▶ **Given entries**:
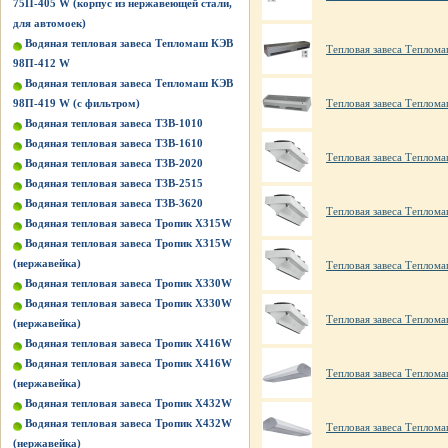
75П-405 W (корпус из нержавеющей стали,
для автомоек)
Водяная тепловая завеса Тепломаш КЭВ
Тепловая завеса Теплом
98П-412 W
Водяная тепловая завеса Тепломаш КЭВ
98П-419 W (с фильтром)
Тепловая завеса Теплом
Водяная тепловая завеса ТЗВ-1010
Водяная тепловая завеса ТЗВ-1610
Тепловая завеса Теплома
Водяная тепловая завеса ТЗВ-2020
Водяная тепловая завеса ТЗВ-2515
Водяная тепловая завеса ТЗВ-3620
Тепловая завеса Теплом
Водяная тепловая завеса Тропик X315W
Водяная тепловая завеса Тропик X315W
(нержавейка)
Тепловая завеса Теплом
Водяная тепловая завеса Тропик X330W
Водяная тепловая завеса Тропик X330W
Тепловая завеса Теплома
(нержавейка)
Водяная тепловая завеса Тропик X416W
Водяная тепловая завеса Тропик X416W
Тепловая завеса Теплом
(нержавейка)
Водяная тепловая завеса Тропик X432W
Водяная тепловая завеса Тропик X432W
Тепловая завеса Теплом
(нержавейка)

==

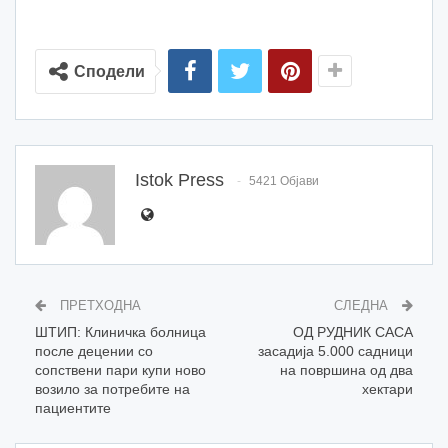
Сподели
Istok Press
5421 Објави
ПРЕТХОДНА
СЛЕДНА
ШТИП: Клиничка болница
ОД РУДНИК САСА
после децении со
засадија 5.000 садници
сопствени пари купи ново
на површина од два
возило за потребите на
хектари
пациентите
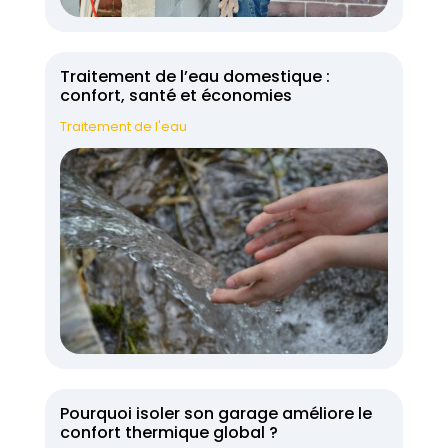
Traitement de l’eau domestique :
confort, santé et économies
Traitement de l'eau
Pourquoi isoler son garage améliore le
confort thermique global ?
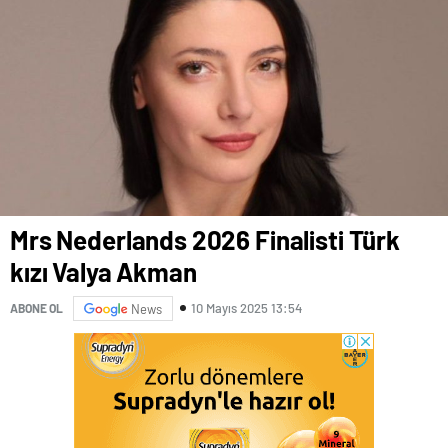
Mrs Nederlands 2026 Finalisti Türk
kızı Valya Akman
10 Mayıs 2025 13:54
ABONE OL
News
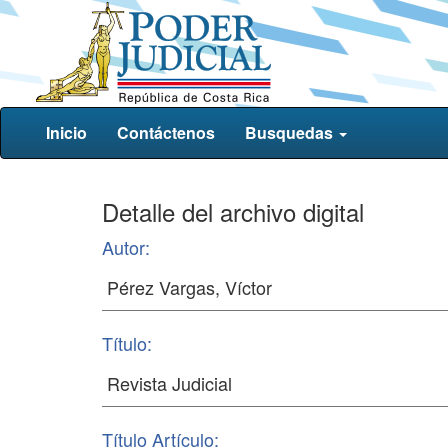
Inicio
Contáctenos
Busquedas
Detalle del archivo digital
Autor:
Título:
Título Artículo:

==

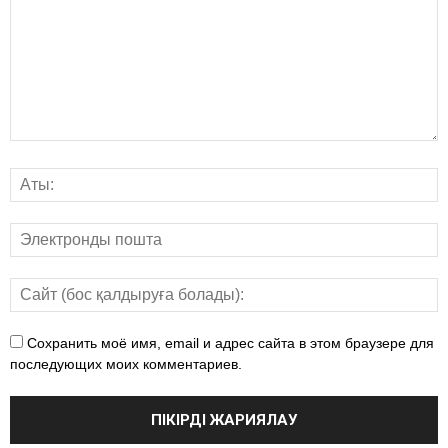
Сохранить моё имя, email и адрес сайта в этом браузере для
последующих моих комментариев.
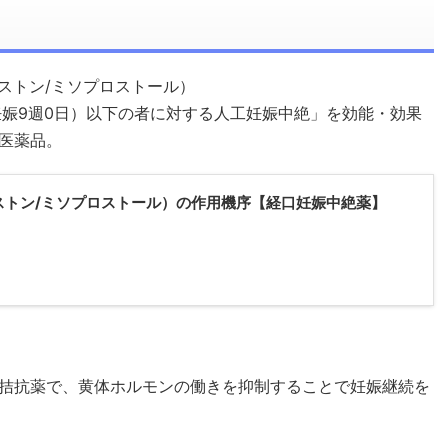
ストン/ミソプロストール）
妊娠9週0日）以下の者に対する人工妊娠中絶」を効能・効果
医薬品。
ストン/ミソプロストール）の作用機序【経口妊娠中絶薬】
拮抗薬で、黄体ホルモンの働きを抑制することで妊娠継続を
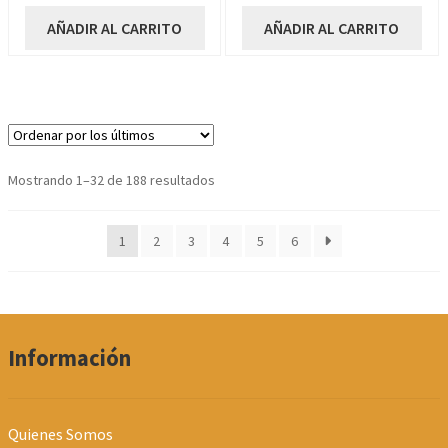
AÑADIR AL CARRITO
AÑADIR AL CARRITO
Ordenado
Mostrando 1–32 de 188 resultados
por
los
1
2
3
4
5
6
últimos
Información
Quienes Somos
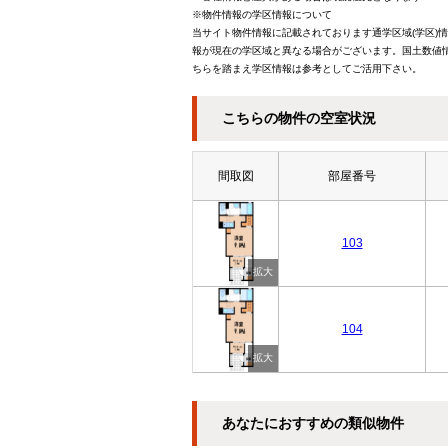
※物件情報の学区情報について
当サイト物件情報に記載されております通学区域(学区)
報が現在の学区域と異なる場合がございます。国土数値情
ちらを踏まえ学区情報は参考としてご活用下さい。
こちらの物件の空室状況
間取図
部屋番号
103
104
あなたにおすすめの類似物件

▶ **Request**:
Copy only this from above: the line containing "Quienes Somos", the line containing "あなたにおすすめの類似物件", and all lines between, printed exactly. Leave out the pictures.

▶ **Exercise solution**:
Quienes Somos
※物件情報の学区情報について
当サイト物件情報に記載されております通学区域(学区)
報が現在の学区域と異なる場合がございます。国土数値情
ちらを踏まえ学区情報は参考としてご活用下さい。
こちらの物件の空室状況
間取図
部屋番号
103
104
あなたにおすすめの類似物件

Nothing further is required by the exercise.